## TASK
Please pull out every line below that contains the word "values" and copy each one in full.

## PROVIDED RECORDS
┌────────

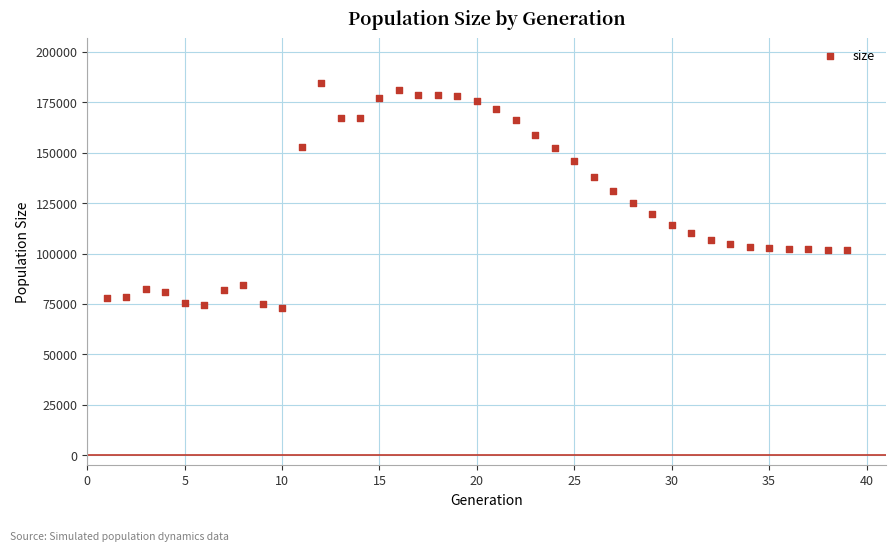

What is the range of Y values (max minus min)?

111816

└────────
┌────────

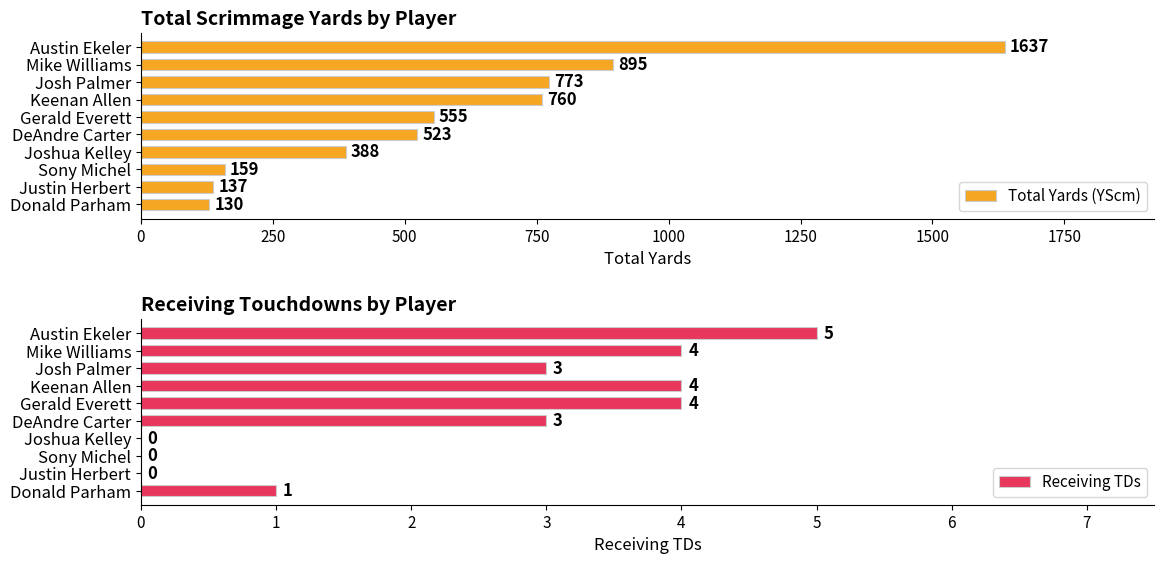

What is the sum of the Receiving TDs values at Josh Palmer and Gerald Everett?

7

└────────
┌────────

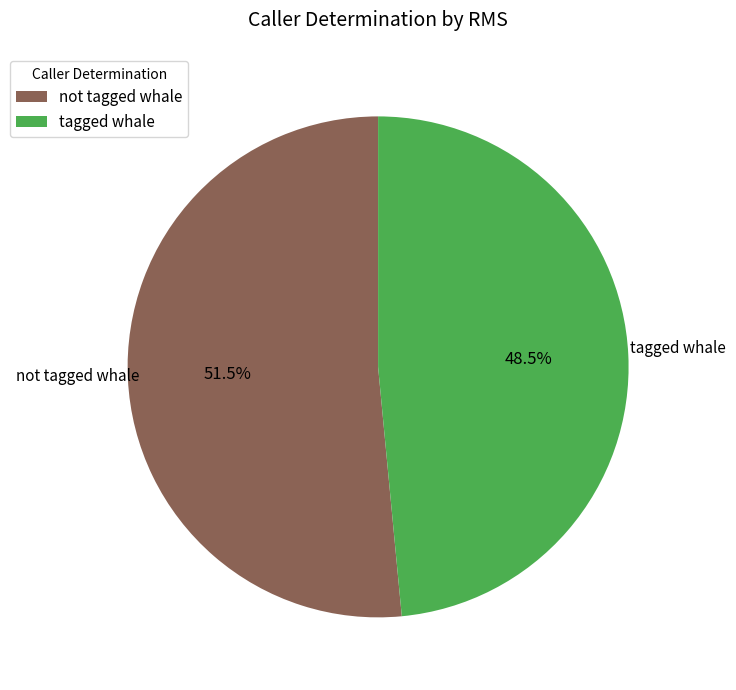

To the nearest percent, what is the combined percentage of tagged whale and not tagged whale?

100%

└────────

## COMPLETED EXERCISE
What is the range of Y values (max minus min)?
What is the sum of the Receiving TDs values at Josh Palmer and Gerald Everett?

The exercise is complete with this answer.